At noon last Wednesday in Sewanee, Tenn., in a 19th-century Gothic hall dominated by a sandstone fireplace and decorated with portraits of somber bishops, the University of the South--my alma mater--elected a new leader, John M. McCardell Jr., the former president of Middlebury College. (We refer to our president as vice chancellor, in the English tradition. If the fates had ever brought Anthony Trollope and Tennessee Williams together to collaborate, Sewanee might have been the result.) Those of you who share an affinity for small institutions know the power of sentiment at such moments--how the old rooftops remind us of when we were young, and all of that. Arguing the interests of Dartmouth before the Supreme Court, Daniel Webster captured this feeling well: AIt is, sir, as I have said, a small college. And yet there are those who love it.A

I love Sewanee, an Episcopal university tucked away on 13,000 rural acres of the Cumberland Plateau. It is a place where students and faculty wear academic gowns to class, where the vice chancellor also serves as mayor, and where I spent four years without having a key to my room, much less locking it. Modernity intrudes with a single full-time traffic light on campus, but for years that incursion was ameliorated by the sight of a professor of religion's cat taking a daily nap on the street directly beneath the light. People knew to steer clear.

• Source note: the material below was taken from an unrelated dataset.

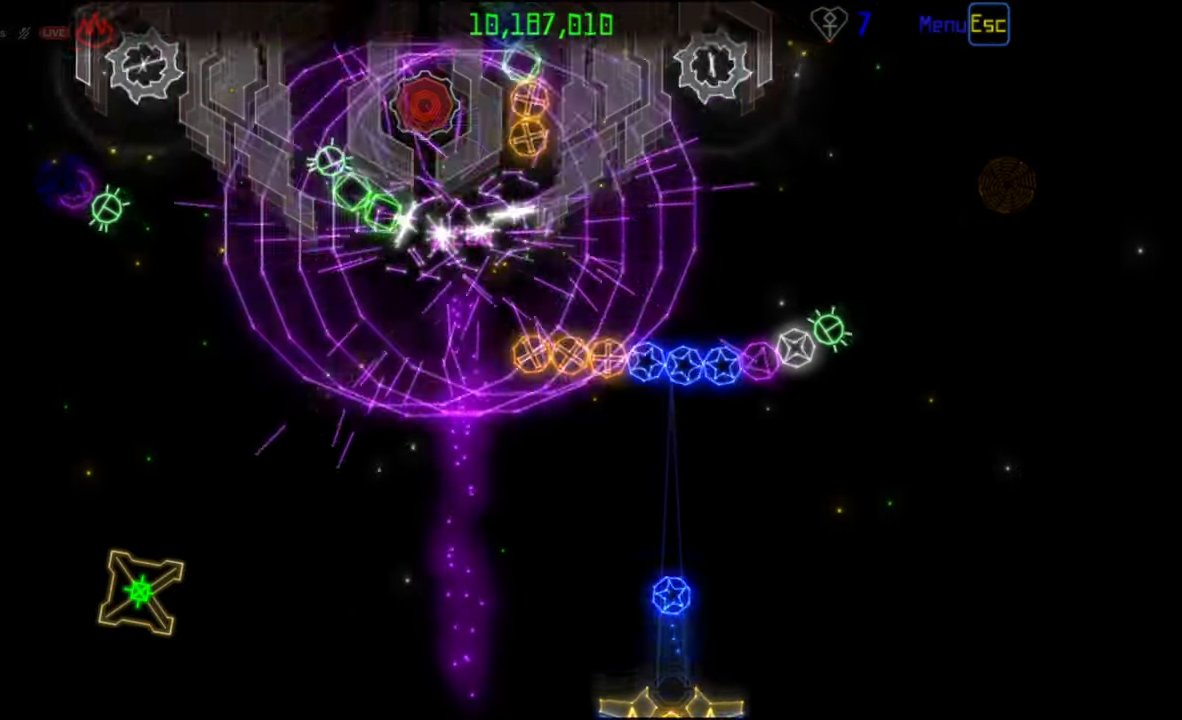
{"keys": [], "mouse": [], "events": [[50, "mouse_left", "up"]]}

Belief in liberal-arts colleges like Sewanee, however, is about more than sentiment. As I sat listening to McCardell accept his election, I thought, not for the first time, about the difficulty of making the case for something so expensive and so seemingly archaic--an undergraduate liberal education--in an economic and cultural climate that favors efficiency and tangibility. It is inarguably hard to monetize a familiarity with Homer or an intimacy with Shakespeare.

It is just possible, though, that the traditional understanding of the liberal arts may help us in our search for new innovation and new competitiveness. The next chapter of the nation's economic life could well be written not only by engineers but by entrepreneurs who, as products of an apparently disparate education, have formed a habit of mind that enables them to connect ideas that might otherwise have gone unconnected. …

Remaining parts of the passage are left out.